* _Text to read_:
=-=-=-=-=

AI Runtime

Public Preview

AI Runtime for single-node tasks is in Public Preview. The distributed training API for multi-GPU workloads remain in Beta.

Overview of AI Runtime

AI Runtime is a compute offering at Databricks intended for deep learning workloads, and brings GPU support for Databricks Serverless. You can use AI Runtime to train and fine-tune custom models using your favorite frameworks and get state-of-the-art efficiency, performance, and quality. For an overview of how serverless compute fits into the Databricks architecture, see Serverless workspace architecture.

Key features

Fully managed GPU infrastructure — Serverless, flexible access to GPUs and no cluster configuration, driver selection, or autoscaling policies to manage.
A runtime dedicated for deep learning — Choose either a minimal default base environment for maximum flexibility over dependencies or a full-featured AI environment pre-loaded with popular ML frameworks.

=-=-=-=-=

* _What to do_:
Continue the AI Runtime overview from where it stops. The lines that come next have no part in this.

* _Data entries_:
=-=-=-=-=

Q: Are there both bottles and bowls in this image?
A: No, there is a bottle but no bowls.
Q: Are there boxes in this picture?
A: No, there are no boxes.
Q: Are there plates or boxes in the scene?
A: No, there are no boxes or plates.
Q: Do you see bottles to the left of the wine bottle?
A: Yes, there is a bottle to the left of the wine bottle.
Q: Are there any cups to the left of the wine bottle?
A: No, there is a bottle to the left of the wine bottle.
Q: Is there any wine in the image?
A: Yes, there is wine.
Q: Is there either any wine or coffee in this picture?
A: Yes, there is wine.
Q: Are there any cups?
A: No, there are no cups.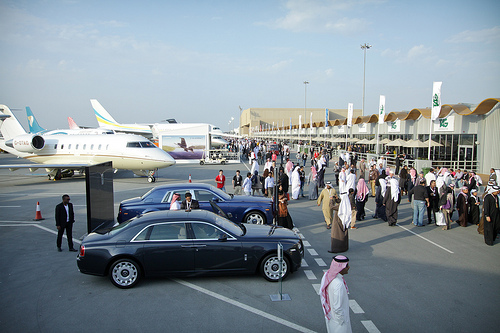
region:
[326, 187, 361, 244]
A person is standing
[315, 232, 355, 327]
A person is standing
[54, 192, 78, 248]
A person is standing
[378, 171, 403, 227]
A person is standing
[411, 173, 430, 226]
A person is standing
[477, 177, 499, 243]
A person is standing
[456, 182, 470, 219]
A person is standing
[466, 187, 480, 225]
A person is standing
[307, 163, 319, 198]
A person is standing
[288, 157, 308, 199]
A person is standing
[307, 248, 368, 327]
man is wearing red cover on head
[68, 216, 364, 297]
car is black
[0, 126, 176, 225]
plane is white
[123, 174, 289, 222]
car is blue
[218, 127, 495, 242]
many people standing in front of building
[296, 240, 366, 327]
man is wearing white clothes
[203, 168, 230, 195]
person's shirt is red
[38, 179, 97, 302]
man has on black suit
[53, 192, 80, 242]
man's shirt is white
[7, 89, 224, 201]
plane is parked on ground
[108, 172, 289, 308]
two parked cars on the road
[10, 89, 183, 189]
white plane on the runway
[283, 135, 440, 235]
group of people standing around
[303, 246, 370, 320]
man in religious clothing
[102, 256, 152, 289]
silver rims on tire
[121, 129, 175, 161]
window on front of plane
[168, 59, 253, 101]
blue sky above airport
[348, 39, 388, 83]
light pole above building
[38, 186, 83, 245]
man in black and white clothes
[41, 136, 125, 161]
windows on side of plane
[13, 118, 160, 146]
A large white plane.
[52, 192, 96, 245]
A man standing behind a car.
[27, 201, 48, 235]
An orange caution cone.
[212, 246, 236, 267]
The car is midnight blue.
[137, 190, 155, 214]
Car is navy blue.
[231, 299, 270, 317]
The lines are white.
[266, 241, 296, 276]
Sign next to the car.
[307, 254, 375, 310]
Man is wearing a turbine.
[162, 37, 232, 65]
The sky is blue.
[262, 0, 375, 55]
Cloud in the sky.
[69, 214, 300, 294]
A black car parked at an airport.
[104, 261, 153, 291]
The back right wheel on a car.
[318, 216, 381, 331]
A man wearing a scarf around his head.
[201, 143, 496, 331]
A crowd of people at an airport.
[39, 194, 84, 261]
A man dressed in a black suit.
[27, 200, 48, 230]
An orange and white cone at an airport.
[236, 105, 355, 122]
A large building at an airport.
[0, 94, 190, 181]
A small jet at an airport.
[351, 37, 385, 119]
A tall tower at an airport.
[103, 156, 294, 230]
A parked car.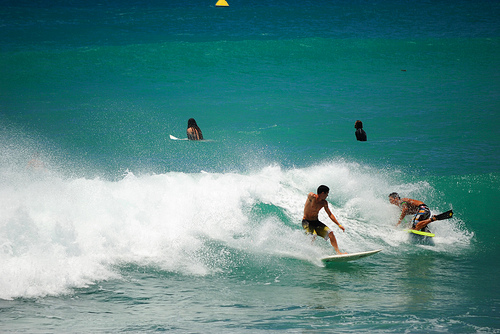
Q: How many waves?
A: One.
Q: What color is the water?
A: Blue.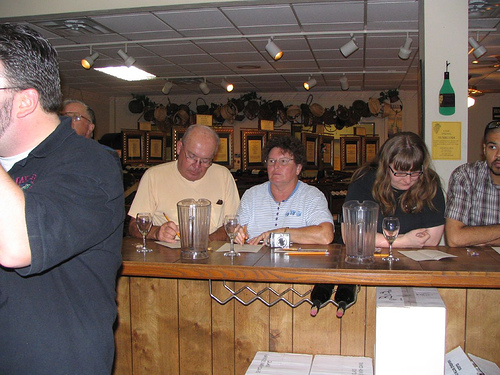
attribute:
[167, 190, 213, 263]
pitcher — empty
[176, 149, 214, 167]
eye glasses — a pair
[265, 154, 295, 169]
eye glasses — a pair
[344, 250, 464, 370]
wrap — plastic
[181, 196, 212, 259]
jug — glass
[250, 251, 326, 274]
tabletop — wooden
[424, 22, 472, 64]
pillar — white 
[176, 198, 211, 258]
pitcher — glass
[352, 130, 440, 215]
hair — long, brown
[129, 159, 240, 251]
shirt — yellow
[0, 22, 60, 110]
hair — brown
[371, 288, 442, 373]
box — white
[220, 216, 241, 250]
glass — empty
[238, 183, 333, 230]
shirt — blue, white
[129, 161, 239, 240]
shirt — yellow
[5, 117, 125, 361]
shirt — blue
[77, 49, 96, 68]
light — white, ceiling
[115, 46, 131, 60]
light — white, ceiling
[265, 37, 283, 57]
light — white, ceiling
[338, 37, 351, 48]
light — white, ceiling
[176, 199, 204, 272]
pitcher — empty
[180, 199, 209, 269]
pitcher — empty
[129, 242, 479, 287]
counter — empty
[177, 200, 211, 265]
pitcher — empty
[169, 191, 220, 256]
pitcher — empty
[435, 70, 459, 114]
cozy — green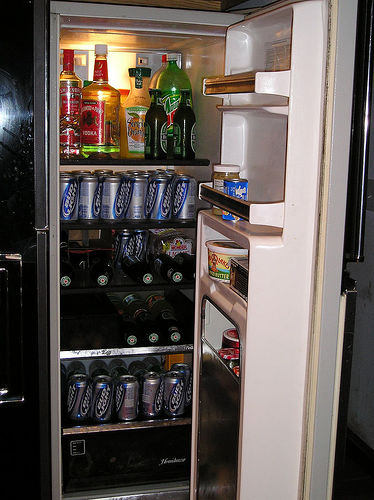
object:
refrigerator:
[34, 3, 372, 497]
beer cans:
[61, 165, 79, 221]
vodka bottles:
[82, 44, 122, 157]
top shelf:
[60, 28, 220, 175]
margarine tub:
[206, 237, 248, 290]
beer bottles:
[55, 238, 73, 286]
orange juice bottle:
[119, 65, 156, 160]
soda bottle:
[147, 50, 195, 165]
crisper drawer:
[64, 431, 198, 491]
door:
[185, 2, 372, 492]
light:
[84, 49, 139, 91]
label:
[121, 105, 148, 156]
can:
[127, 171, 151, 219]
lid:
[218, 343, 246, 363]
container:
[224, 174, 249, 226]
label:
[62, 77, 81, 159]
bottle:
[171, 88, 199, 162]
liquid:
[121, 82, 150, 159]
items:
[57, 47, 84, 158]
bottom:
[43, 428, 192, 495]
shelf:
[64, 161, 212, 239]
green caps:
[58, 273, 75, 290]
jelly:
[220, 346, 238, 364]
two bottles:
[141, 89, 199, 163]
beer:
[143, 86, 169, 158]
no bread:
[63, 48, 249, 457]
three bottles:
[105, 294, 181, 343]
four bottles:
[61, 244, 81, 289]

=-=-=-=-=

* _Response to this exercise_:
Natively integrated across notebooks, jobs, Unity Catalog, and MLflow for seamless development, data access, and experiment tracking.

Hardware options

Accelerator	Best For	Multi-GPU
A10	Small to medium ML and deep learning tasks such as classic ML models or fine-tuning smaller language models	No
H100	Large-scale AI workloads including training or fine-tuning massive models or running advanced deep learning tasks	Yes (8 GPUs)

Recommended use cases

Databricks recommends AI Runtime for any custom model training use cases that involve deep learning, large-scale classic workloads, or GPUs.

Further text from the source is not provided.